Oh also, he’ll love/hate you right back. Which gives you the balance you so desperately need in those first several months.


You really should procreate with someone you like. Not just someone you love. Because love won’t save you at 4 am during gas and screams (the baby’s, not yours – though it’s not out of the question). Like, on the other hand, will.


Like will get you to see past the fact that neither of you have showered, thought about, talked about, or even hung out around the idea of personal hygiene/grooming for a few days and it’ll move you right into acceptance that this is temporary and one or both of you (hopefully) will attempt to not be a trash heap of a human at some point again. And like will also help you remember that you felt something other than love-hate for this person at one point and they should eventually come back to resembling the person you married once you've both used deodorant again.


You will show (almost) literally anyone your vagina. I mean, not, like, when you get home and your in-laws come over for dinner. But while you’re in the hospital, prior to giving birth, I assure you that you will get to the point where someone will enter the room and you’ll be like, “Do you need to see my vagina?” Which sounds a bit forward before you've gone into labor. But let me save you the time and energy I spent for the first few hours of my 26-hour labor trying to be coy. For example, when someone would come in to check my cervix and I’d put my knees together, all lady-like. And then the nurse would explain that that’s not a helpful position to be in for cervix-checking but then I'd make Ian turn around because the cervix wasn't one of my sexier parts.


Cut to: three hours later when I finally just stopped pulling the sheet back up over me because that’s a lot of work. Here’s my vagina. I’m so sorry, housekeeping-lady-who-just-wanted-to-empty-the-garbage, I have no dignity left.


And finally:


The baby comes out of your butt. Ok not really. But it certainly feels that way, which is terrifying. Why hasn’t anyone in the history of writing about childbirth EVER mentioned that, when you’re approaching the moment when you'll have to push out a person, it suddenly feels like your baby is about to come out of your butt?

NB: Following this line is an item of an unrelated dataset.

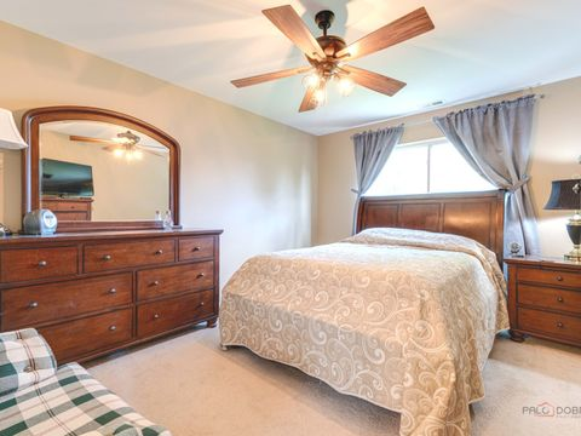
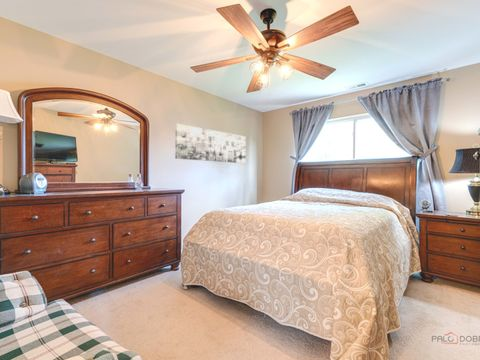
+ wall art [174,123,247,164]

At one point, I turned to Ian and was like, “Ok, so I know we’ve gone ‘round the bend in the over-sharing department these last 24 hours, but since you’re the only person in the room, I need to tell you this: I’m pretty sure our baby is going to come out of my butt, and unless I missed something in health class, I think that’s the wrong place?”

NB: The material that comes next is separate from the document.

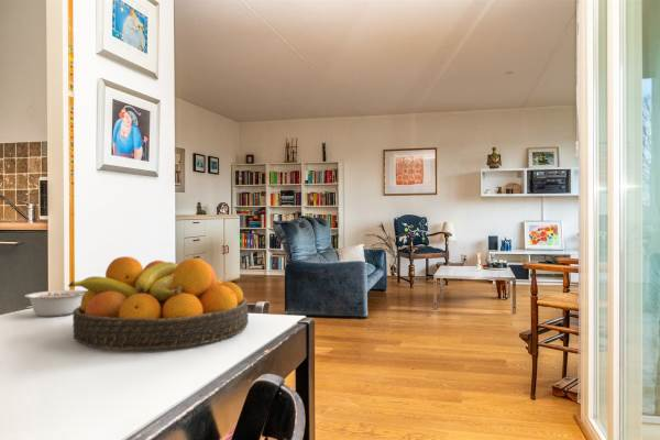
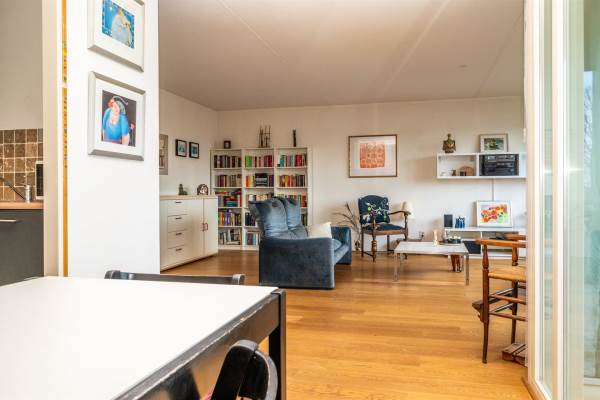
- fruit bowl [67,255,250,351]
- legume [23,289,87,317]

And then he went to McDonald’s to get some dinner and bleach his eardrums. So I texted a friend and we had this exchange:


Me: So is this normal or weird that it feels like the baby is about to come out of my butt?

Her: Normal. Call your nurse. You’re about to have the baby!

Me: Really?

Her: You’re having a baby. Call your nurse. Seriously. I can’t believe you’re even texting me right now.


And then, 35 minutes later, my daughter was born. Out of the normal part. Not my butt...I think.


So I hope this list was more helpful than what they say when prepping new moms on other websites. I mean, no offense, but telling me to bring my favorite music with me into the delivery room and having a birthing plan was unhelpful. Because I assure you that my birth plan would’ve included a lot less butt-pushing and a ton more Beyonce songs had this at all been within my control. Which it’s not. Because it’s about babies. Which should be the sixth point, actually: the only real thing you need to know about having babies is that the control goes out the window once you’re catching poop and showing the security guard your vagina.


Good luck, mama!




Just think, though - once you give birth, you get to dress them up while they're sleeping. One of the early mom perks!